Important studies under way now in our laboratory are designed to determine the structure of some of these molecules and identify their interactions with each other by manipulation of genes or proteins. The fundamental questions being asked about the molecules are: What do they look like? Where are they located? What controls their production? What are all the possible interactions and functions in which they participate? What roles do they have outside of cartilage?

Our group also uses genetic methods, such as introduction of mutations into proteases, to determine their function. Analysis of transgenic mice deficient in the enzymes provides information about their roles during skeletal development and can shed light on inherited skeletal disorders and orthopaedic disorders in children.

The evolution of medical advances from basic research such as this often takes many years. The biology and biochemistry of cartilage and arthritis are extremely complex and require in-depth studies of individual molecules. On the other hand, the impact of such fundamental work can be enormous. With the greater understanding of disease processes and the power of technology comes the potential to alter current thinking and develop innovative strategies to improve management of musculoskeletal disease. Someday, genes which protect cartilage from destruction could be harnessed for gene therapy to prevent the progression of the disease.

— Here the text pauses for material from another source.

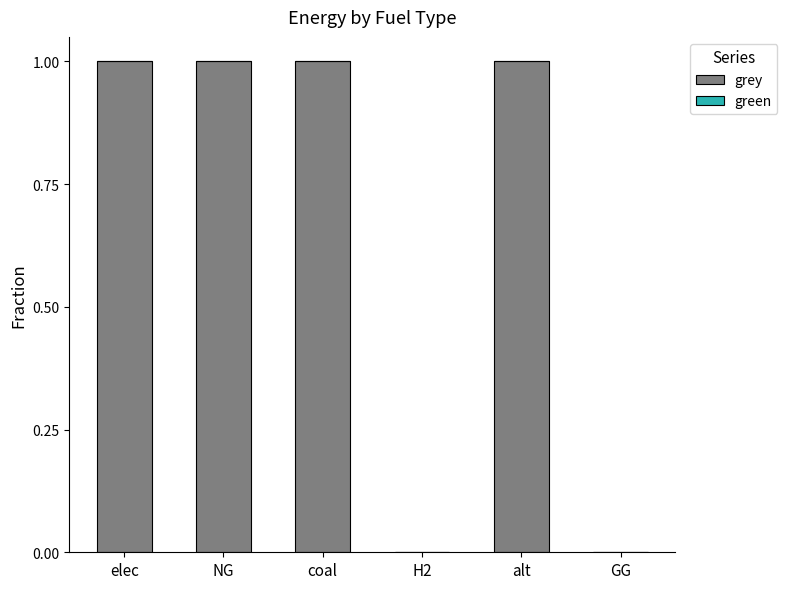

Does the chart contain stacked bars?

No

(Above) Growth-plate cartilage from mice with mutations in a protease gene. Compared with the normal growth plate at the top, the growth plate on the bottom clearly shows some structural changes which may be responsible for the dwarfism seen in these mice.

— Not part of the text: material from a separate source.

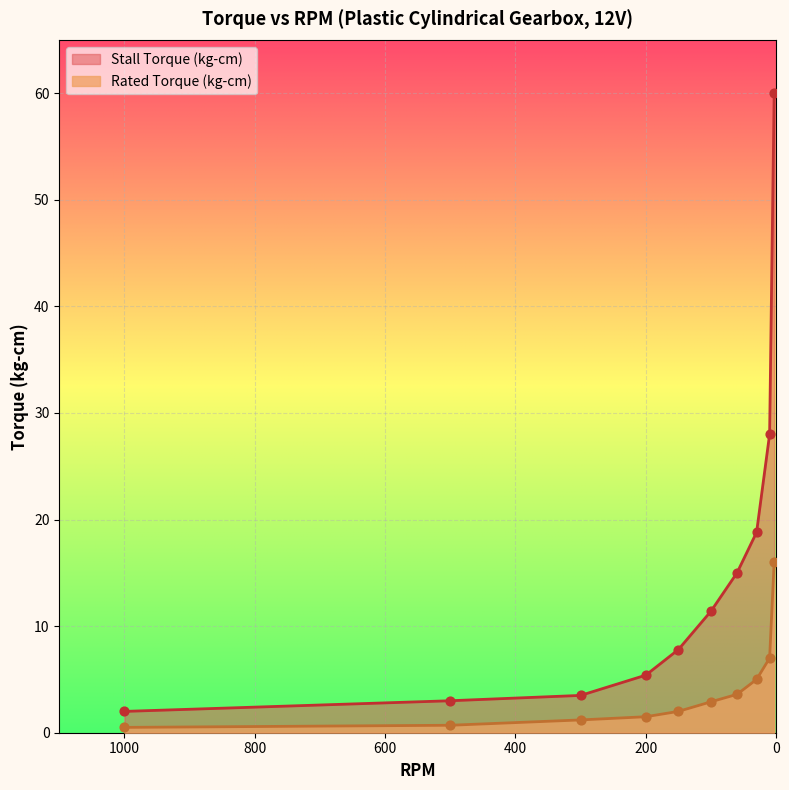

Which series has the largest total across all categories?

Stall Torque (kg-cm)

The Role of Extracellular Matrix (ECM)

All organs in the body are made of cells surrounded by ECM, the supporting and mechanical framework of tissues and organs. In cartilage and bone, which mainly function as mechanical support, ECM is extremely important, has a special structure and is much more abundant than in non-mechanical organ tissues.

Abnormalities in many of the numerous molecules which comprise ECM can lead to connective tissue disorders such as osteoarthritis, brittle bone diseases such as osteogenesis imperfecta or osteoporosis, idiopathic scoliosis, frozen shoulder and tennis elbow - diseases for which the precise cause has not been identified. Abnormalities may arise from inherited or congenital defects, or ECM molecules may be affected by inflammatory and autoimmune diseases.

Molecular research into ECM structure and function and its destruction, therefore, has occupied a front-line position in connective tissue biology and orthopaedic research. Our group focuses on the proteolytic processes by which ECM molecules are broken down. Excessive activity of protease enzymes is recognized as the key mechanism by which cartilage is lost from arthritic joints. The key to understanding how cartilage is broken down is to identify which proteases are responsible, how they are normally controlled and what goes wrong in arthritis.

The laboratory is funded currently by the National Institutes of Health, the National Arthritis Foundation and the Northeast Ohio Chapter of the Arthritis Foundation.